Iffig était particulièrement brillant intellectuellement : il analysait vite et précisément les situations, jugeait avec finesse et savait apaiser les tensions.
Il était brillant, mais il n’a pas voulu briller. Il n’aimait pas le devant de la scène. Il préférait la place la plus discrète, « au cœur des masses » comme le Père de Foucauld. Peut-être doutait-il de lui-même ? C’est son secret.
Il aimait plutôt la rencontre, l’écoute attentive et l’accompagnement des personnes. Il avait le plus grand souci des petits et des humbles.., des malades à l’hôpital, des personnes âgées en maison de retraite..
Indépendant et personnel, Iffig était un pasteur qui avançait en liberté, assez peu soucieux des orientations, des projets pastoraux..,
mais toujours disponible pour accompagner une maman catéchiste découragée, un animateur de funérailles plein d’appréhension, et toute personne qui avait un fardeau trop lourd à porter… Sans négliger les brebis du bercail.., il allait spontanément au-devant de celles qui n’étaient pas dans les clous !
Je me souviens qu’à Sainte Thérèse de Quimper, il allait volontiers à la rencontre des « paumés » du quartier de la Gare ; il les apprivoisait par sa délicatesse et son humour .., et son respect.
Son charisme le portait, comme le Père de Foucauld, vers les plus éloignés, les plus oubliés. Ce charisme, il l’a cultivé paisiblement pendant près de 20 ans en pays de Morlaix.

Consigne A:
Reproduis fidèlement le passage du portrait d'Iffig qui commence à « Indépendant et personnel, Iffig » et se termine à « pays de Morlaix. ».
Consigne B:
D'après le portrait d'Iffig, pendant combien de temps a-t-il cultivé son charisme en pays de Morlaix ?
Consigne C:
Résume le portrait d'Iffig en deux phrases.

(Exercices d'interprétation de graphiques)
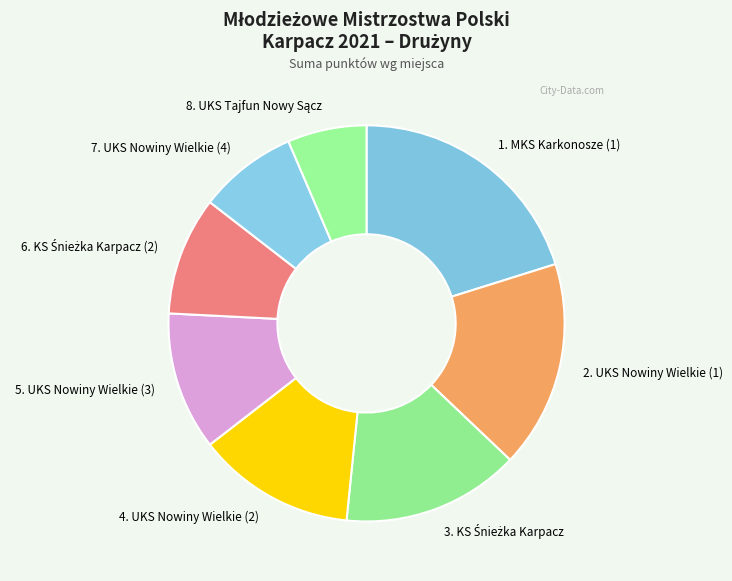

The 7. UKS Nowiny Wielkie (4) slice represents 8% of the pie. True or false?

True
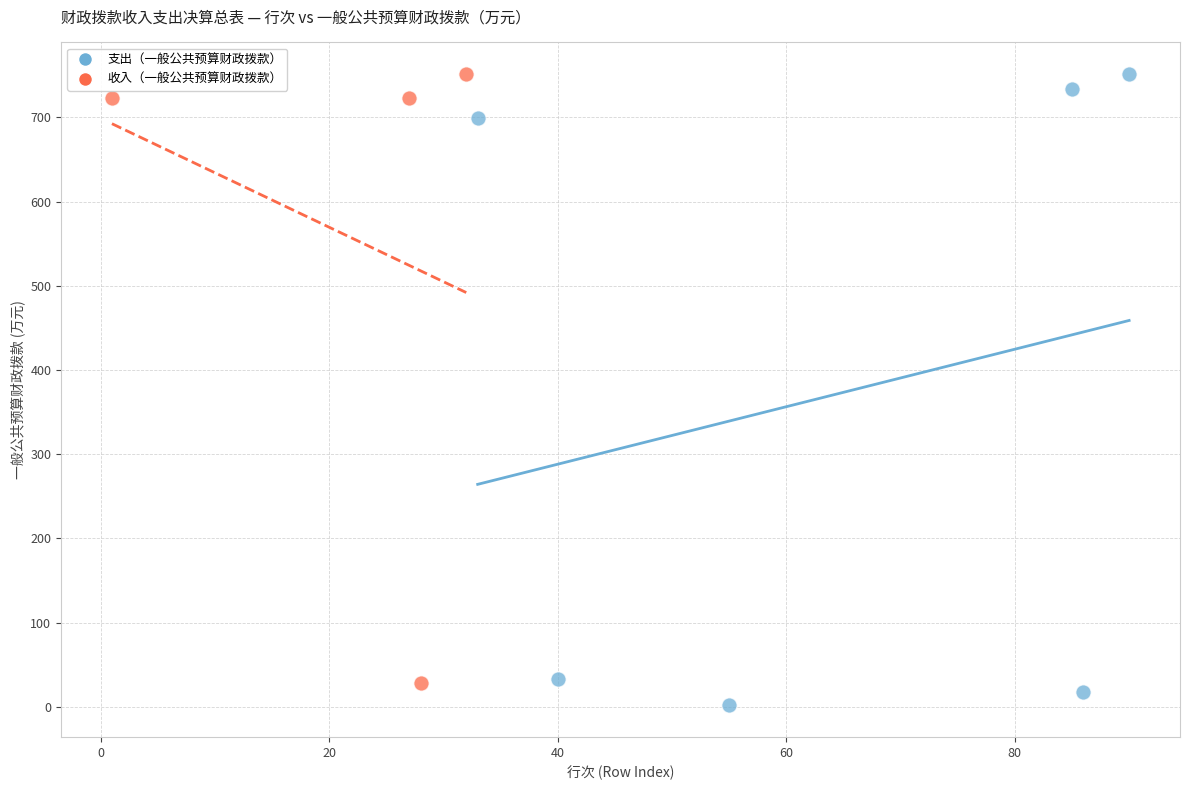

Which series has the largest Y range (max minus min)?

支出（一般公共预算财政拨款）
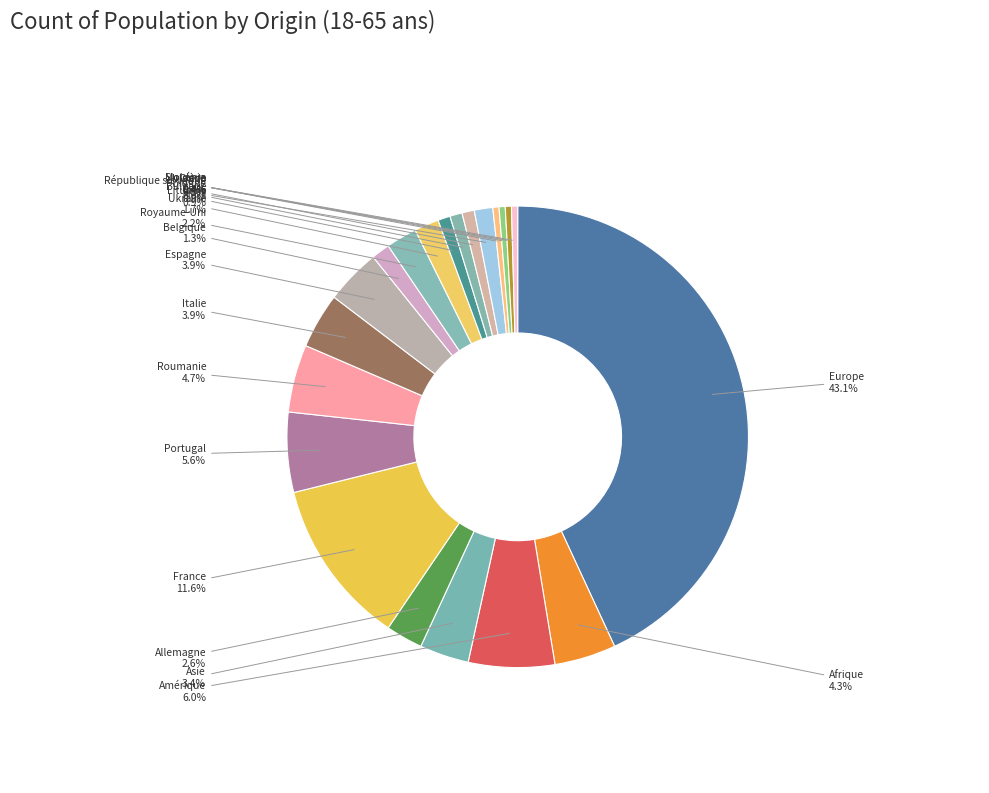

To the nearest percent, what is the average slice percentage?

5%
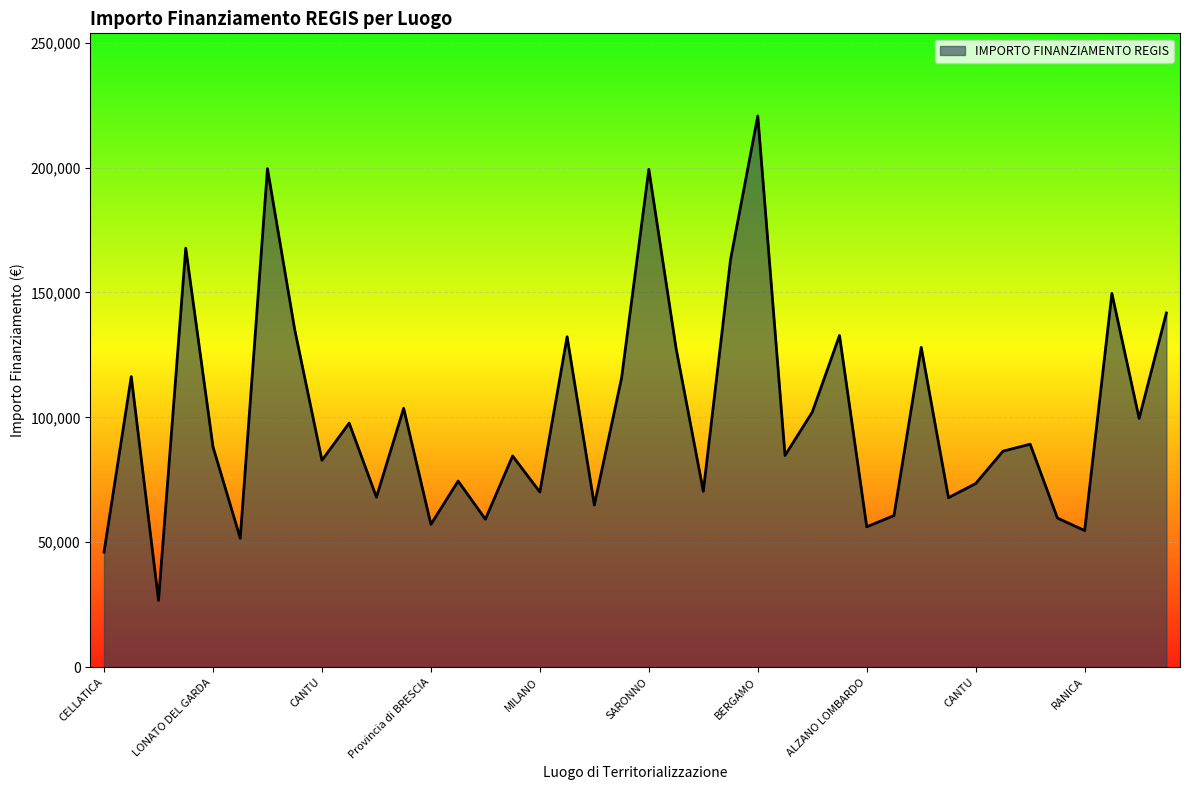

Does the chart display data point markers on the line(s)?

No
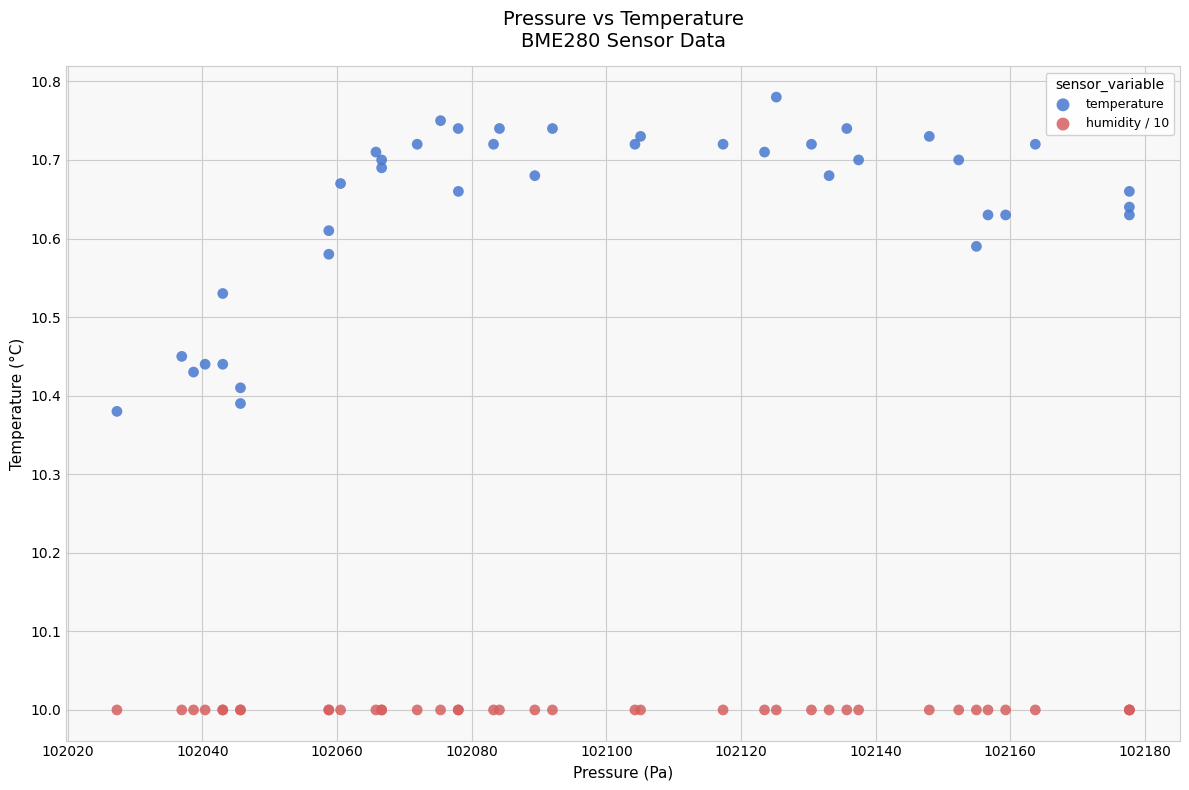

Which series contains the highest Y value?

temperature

Réponse A:
Indépendant et personnel, Iffig était un pasteur qui avançait en liberté, assez peu soucieux des orientations, des projets pastoraux..,
mais toujours disponible pour accompagner une maman catéchiste découragée, un animateur de funérailles plein d’appréhension, et toute personne qui avait un fardeau trop lourd à porter… Sans négliger les brebis du bercail.., il allait spontanément au-devant de celles qui n’étaient pas dans les clous !
Je me souviens qu’à Sainte Thérèse de Quimper, il allait volontiers à la rencontre des « paumés » du quartier de la Gare ; il les apprivoisait par sa délicatesse et son humour .., et son respect.
Son charisme le portait, comme le Père de Foucauld, vers les plus éloignés, les plus oubliés. Ce charisme, il l’a cultivé paisiblement pendant près de 20 ans en pays de Morlaix.

Réponse B:
Pendant près de 20 ans.

Réponse C:
Très brillant intellectuellement, Iffig fuyait le devant de la scène et préférait la rencontre, l'écoute attentive et l'accompagnement des personnes, avec un grand souci des petits, des malades et des personnes âgées. Pasteur indépendant qui avançait en liberté, il allait volontiers, comme le Père de Foucauld, vers les plus éloignés et les plus oubliés, un charisme qu'il a cultivé pendant près de 20 ans en pays de Morlaix.